• [TEXT EXCERPT]:
• • • • • • •

This is an easy and quick recipe for either lunch or dinner.

The tofu is seasoned and crispy, the noodles cooked al dente, the miso gives the soup an umami flavour and the roasted sesame seeds add a crispy & nutty taste.

Main ingredients (4 servings)

  • Noodles of your choice (I used gluten free brown rice/ pumpkin & ginger noodles) for 4 people (about 250g)
  • 1 pack of firm tofu (250g)
  • 2 to 3 carrots, sliced julienne style
  • 1 large leek or 2 small leeks, sliced
  • 1 large chunk of ginger
  • A handful of sesame seeds
  • Optional: some leafy greens such a bok choy or fresh (baby) spinach, washed and shredded.

Seasoning ingredients

  • Vegetable stock powder
  • 3 tbsp black bean & garlic sauce (from a Chinese or oriental store)

• • • • • • •

• [EXERCISE SET]:
- A) Reproduce word for word a passage of the noodle soup recipe: begin at the words "The tofu is" and stop after the words "people (about 250g)".
- B) How much firm tofu does the noodle soup recipe call for?
The lines after the noodle soup recipe play no part in this work.

• • • • • • •

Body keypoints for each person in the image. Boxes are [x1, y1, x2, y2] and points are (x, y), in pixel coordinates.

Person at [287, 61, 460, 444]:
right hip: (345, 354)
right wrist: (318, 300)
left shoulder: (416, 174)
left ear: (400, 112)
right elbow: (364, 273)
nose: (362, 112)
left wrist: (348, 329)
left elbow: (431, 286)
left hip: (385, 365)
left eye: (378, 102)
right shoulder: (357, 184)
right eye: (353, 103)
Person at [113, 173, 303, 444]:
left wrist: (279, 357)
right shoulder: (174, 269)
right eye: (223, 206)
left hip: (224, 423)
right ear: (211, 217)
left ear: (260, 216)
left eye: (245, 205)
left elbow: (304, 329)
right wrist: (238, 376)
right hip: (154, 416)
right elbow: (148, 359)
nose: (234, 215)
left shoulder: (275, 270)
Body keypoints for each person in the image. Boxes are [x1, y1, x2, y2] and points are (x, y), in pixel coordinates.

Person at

• • • • • • •

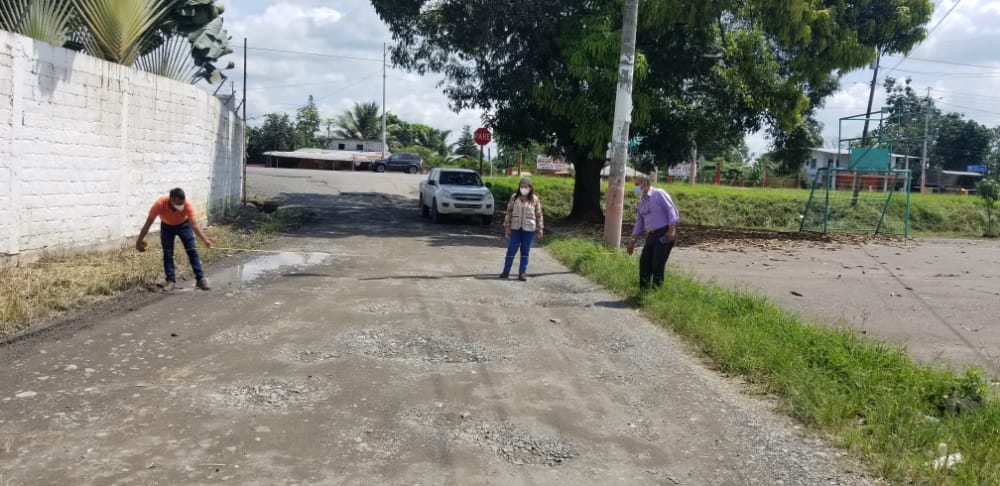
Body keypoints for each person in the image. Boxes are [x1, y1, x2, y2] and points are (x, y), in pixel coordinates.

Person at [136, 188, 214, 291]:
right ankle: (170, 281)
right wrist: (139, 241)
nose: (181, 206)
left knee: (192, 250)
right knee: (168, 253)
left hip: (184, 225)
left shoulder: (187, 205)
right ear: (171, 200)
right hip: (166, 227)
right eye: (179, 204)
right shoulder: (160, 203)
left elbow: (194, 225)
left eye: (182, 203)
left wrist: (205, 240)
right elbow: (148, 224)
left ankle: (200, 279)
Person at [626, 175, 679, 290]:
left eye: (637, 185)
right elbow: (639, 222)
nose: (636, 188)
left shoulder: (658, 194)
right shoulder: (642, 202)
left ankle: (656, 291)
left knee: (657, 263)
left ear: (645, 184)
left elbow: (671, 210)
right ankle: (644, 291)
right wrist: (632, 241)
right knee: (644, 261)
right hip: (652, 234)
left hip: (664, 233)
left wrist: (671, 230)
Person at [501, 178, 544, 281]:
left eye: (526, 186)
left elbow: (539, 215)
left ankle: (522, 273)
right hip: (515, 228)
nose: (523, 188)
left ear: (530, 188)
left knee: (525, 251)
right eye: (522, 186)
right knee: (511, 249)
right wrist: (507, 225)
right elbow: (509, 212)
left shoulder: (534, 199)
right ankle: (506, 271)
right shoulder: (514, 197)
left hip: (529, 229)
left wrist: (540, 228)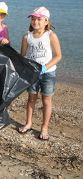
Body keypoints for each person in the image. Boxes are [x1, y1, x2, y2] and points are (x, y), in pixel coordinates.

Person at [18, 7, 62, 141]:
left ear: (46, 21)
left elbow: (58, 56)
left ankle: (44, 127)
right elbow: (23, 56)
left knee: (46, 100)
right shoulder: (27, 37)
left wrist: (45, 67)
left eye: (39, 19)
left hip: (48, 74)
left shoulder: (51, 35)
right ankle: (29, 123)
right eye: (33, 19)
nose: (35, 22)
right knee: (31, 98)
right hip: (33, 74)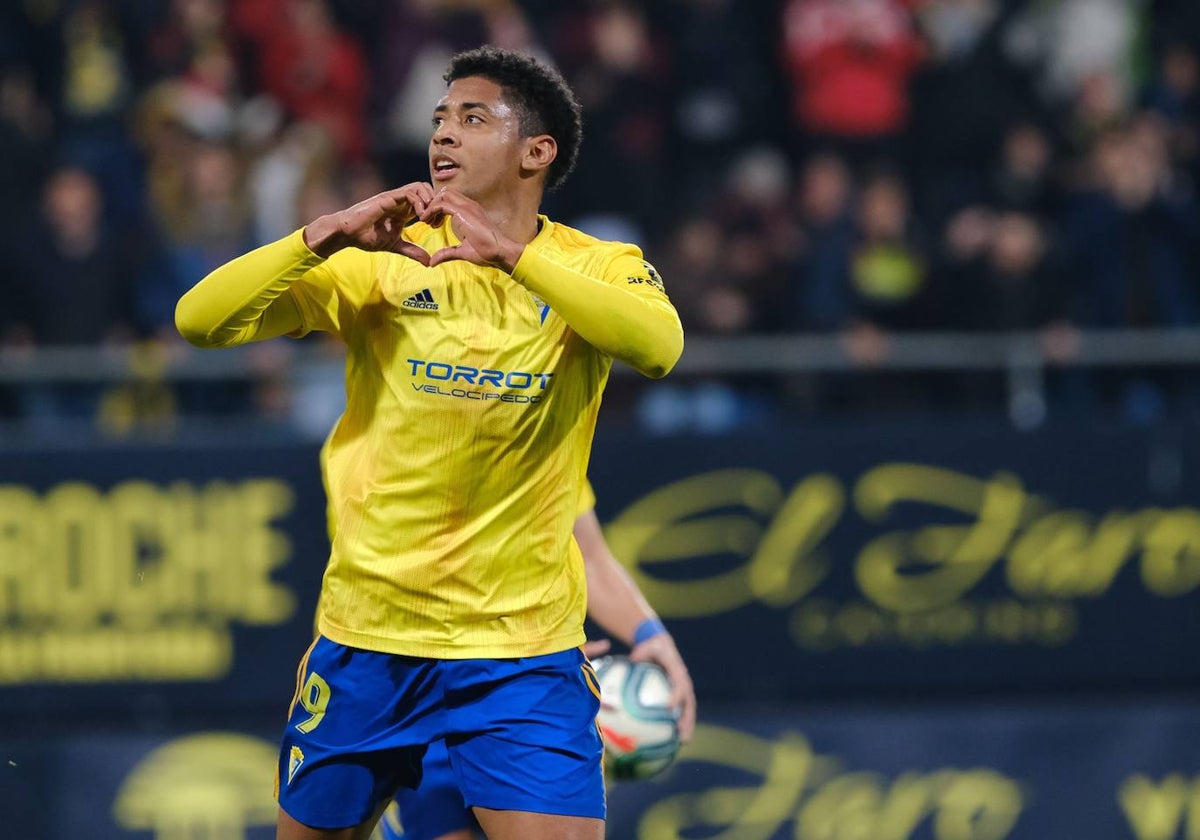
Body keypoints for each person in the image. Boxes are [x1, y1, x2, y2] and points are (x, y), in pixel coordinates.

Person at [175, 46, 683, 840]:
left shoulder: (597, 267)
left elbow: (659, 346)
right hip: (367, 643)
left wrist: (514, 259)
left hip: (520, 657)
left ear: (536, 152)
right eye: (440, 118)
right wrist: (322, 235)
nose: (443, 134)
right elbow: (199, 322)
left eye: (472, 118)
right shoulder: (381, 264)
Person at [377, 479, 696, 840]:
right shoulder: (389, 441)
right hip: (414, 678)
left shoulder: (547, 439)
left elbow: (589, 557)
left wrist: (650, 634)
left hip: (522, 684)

• • • • • • •

• [SOLUTIONS BELOW]:
- A)
The tofu is seasoned and crispy, the noodles cooked al dente, the miso gives the soup an umami flavour and the roasted sesame seeds add a crispy & nutty taste.

Main ingredients (4 servings)

  • Noodles of your choice (I used gluten free brown rice/ pumpkin & ginger noodles) for 4 people (about 250g)

- B) One pack of firm tofu (250g).